Neulasta is usually given once per chemotherapy cycle. Neulasta should not be given within 14 days before or 24 hours after you receive chemotherapy.

Follow all directions on your medicine label and package. Tell each of your healthcare providers about all your medical conditions, allergies, and all medicines you use.

Before using Neulasta

You should not use Neulasta if you are allergic to pegfilgrastim or filgrastim (Neupogen).

To make sure you can safely use Neulasta, tell your doctor if you have any of these other conditions:

  • sickle cell disorder;

  • chronic myeloid leukemia;

  • myelodysplasia (also called "preleukemia"); or

  • if you are allergic to latex.

FDA pregnancy category C. It is not known whether Neulasta will harm an unborn baby. Tell your doctor if you are pregnant or plan to become pregnant while using this medication.

See also: Pregnancy and breastfeeding warnings (in more detail)

If you are pregnant, your name may be listed on a pregnancy registry. This is to track the outcome of the pregnancy and to evaluate any effects of Neulasta on the baby.

It is not known whether pegfilgrastim passes into breast milk or if it could harm a nursing baby. Tell your doctor if you are breast-feeding a baby.

How should I use Neulasta?

Neulasta is injected under the skin. You may be shown how to use injections at home.

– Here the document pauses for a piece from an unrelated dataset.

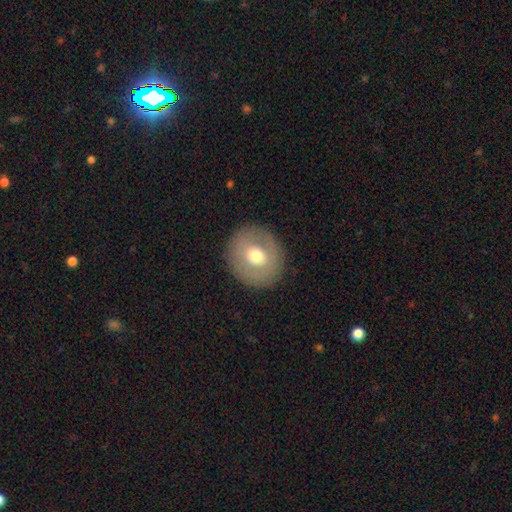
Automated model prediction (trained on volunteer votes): Smooth or featured: smooth — 58% (featured or disk — 34%)
How rounded: round — 82% (in between — 17%)
Merging: none — 87% (minor disturbance — 8%)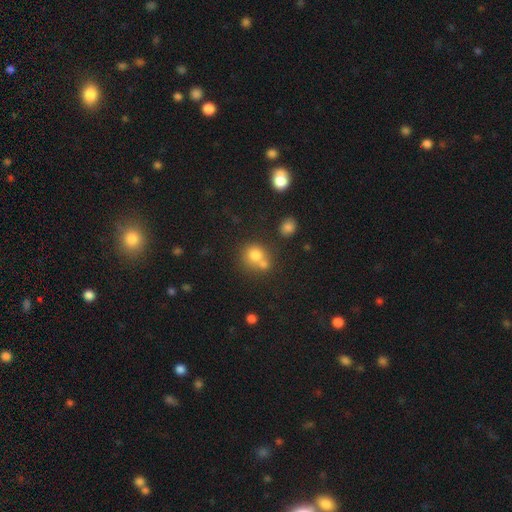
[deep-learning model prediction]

Do not self-inject this medicine if you do not fully understand how to give the injection and properly dispose of used needles and syringes.

This medication comes with patient instructions for safe and effective use. Follow these directions carefully. Ask your doctor or pharmacist if you have any questions.

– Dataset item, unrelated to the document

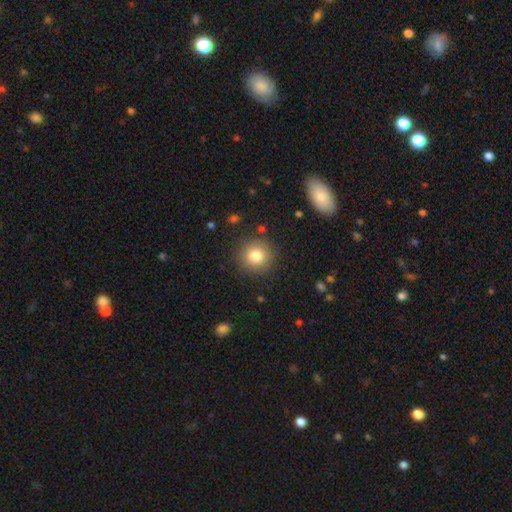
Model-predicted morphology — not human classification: Overall: smooth (81%). How rounded: round (94%). Merging: none (89%).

Neulasta is usually given once per chemotherapy cycle. This medication should not be given within 14 days before or 24 hours after you receive chemotherapy.

Do not shake the medication bottle or you may ruin the medicine. Prepare your dose only when you are ready to give an injection. Do not use if the medicine has changed colors or has particles in it. Call your pharmacist for new medicine.

Each prefilled syringe is for one use only. Throw away after one use, even if there is still some medicine left in it after injecting your dose.

Throw away used needles in a puncture-proof container (ask your pharmacist where you can get one and how to dispose of it). Keep this container out of the reach of children and pets.

You may need frequent medical tests to help your doctor determine how long to treat you with Neulasta.

Store this medication in the refrigerator, do not freeze. Protect from light and do not shake. Take the medicine out and allow it to reach room temperature for 30 minutes before injecting your dose.

Throw away any unused syringes after the expiration date on the label has passed.

What happens if I miss a dose?

Call your doctor for instructions if you miss a dose of Neulasta.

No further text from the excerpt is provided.